Dr. Westover’s work has been published in numerous clinical and high-profile basic science journals, and he has also authored several book chapters relating to radiation therapy. His scientific work in graduate school shed light on the way genes are transcribed and was cited in the 2006 Nobel Prize in Chemistry awarded to his mentor Roger Kornberg, Ph.D.
“My primary objective is to improve cancer care through multidisciplinary innovation, particularly through efforts to understand and manipulate fundamental aspects of biology,” says Dr. Westover. “I believe this approach will be critical to achieve the delivery of personalized medicine to our patients.”
Dr.

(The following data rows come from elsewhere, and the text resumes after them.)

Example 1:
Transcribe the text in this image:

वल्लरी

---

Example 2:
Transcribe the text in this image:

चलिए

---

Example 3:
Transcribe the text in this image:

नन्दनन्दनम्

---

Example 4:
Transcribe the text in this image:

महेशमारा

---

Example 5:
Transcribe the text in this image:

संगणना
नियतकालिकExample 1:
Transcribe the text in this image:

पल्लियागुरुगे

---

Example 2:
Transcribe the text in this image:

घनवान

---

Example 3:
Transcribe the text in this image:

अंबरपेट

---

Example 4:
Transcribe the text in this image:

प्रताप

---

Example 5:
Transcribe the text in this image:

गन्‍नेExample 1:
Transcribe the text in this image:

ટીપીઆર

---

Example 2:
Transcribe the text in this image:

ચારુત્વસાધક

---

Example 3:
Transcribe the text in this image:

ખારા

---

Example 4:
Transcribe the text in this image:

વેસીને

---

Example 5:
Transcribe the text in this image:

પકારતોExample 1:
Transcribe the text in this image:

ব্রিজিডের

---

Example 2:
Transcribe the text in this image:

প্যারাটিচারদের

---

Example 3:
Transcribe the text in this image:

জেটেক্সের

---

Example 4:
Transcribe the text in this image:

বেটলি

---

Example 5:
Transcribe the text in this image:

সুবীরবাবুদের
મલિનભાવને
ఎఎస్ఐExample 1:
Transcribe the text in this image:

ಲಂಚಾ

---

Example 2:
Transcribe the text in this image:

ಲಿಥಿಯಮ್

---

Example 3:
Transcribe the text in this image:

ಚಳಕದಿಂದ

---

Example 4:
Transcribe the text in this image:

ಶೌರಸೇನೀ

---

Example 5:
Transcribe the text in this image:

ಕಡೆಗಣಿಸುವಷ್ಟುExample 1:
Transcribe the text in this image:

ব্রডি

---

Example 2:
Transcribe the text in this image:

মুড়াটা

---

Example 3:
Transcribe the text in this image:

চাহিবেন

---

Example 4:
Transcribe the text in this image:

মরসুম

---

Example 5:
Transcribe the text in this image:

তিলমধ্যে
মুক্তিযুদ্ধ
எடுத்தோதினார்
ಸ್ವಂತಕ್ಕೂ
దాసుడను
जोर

Westover is particularly interested in using stereotactic body radiation therapy (SBRT) – also known as stereotactic ablative radiation therapy (SABR) – to treat cancer patients, an approach that was pioneered by another member of UT Southwestern’s radiation oncology team, Robert Timmerman, M.D. This stronger, “ablative” dose of radiation precisely targets and destroys tumors in just a few treatments. In the lab, Dr. Westover is currently studying the underlying biology of ablative radiation with the goal of enhancing the potency of this treatment by adding targeted drugs. While at Harvard he was the first to publish clinical results showing that protons can be used to deliver effective SBRT for early-stage lung cancer in patients with poor pulmonary function.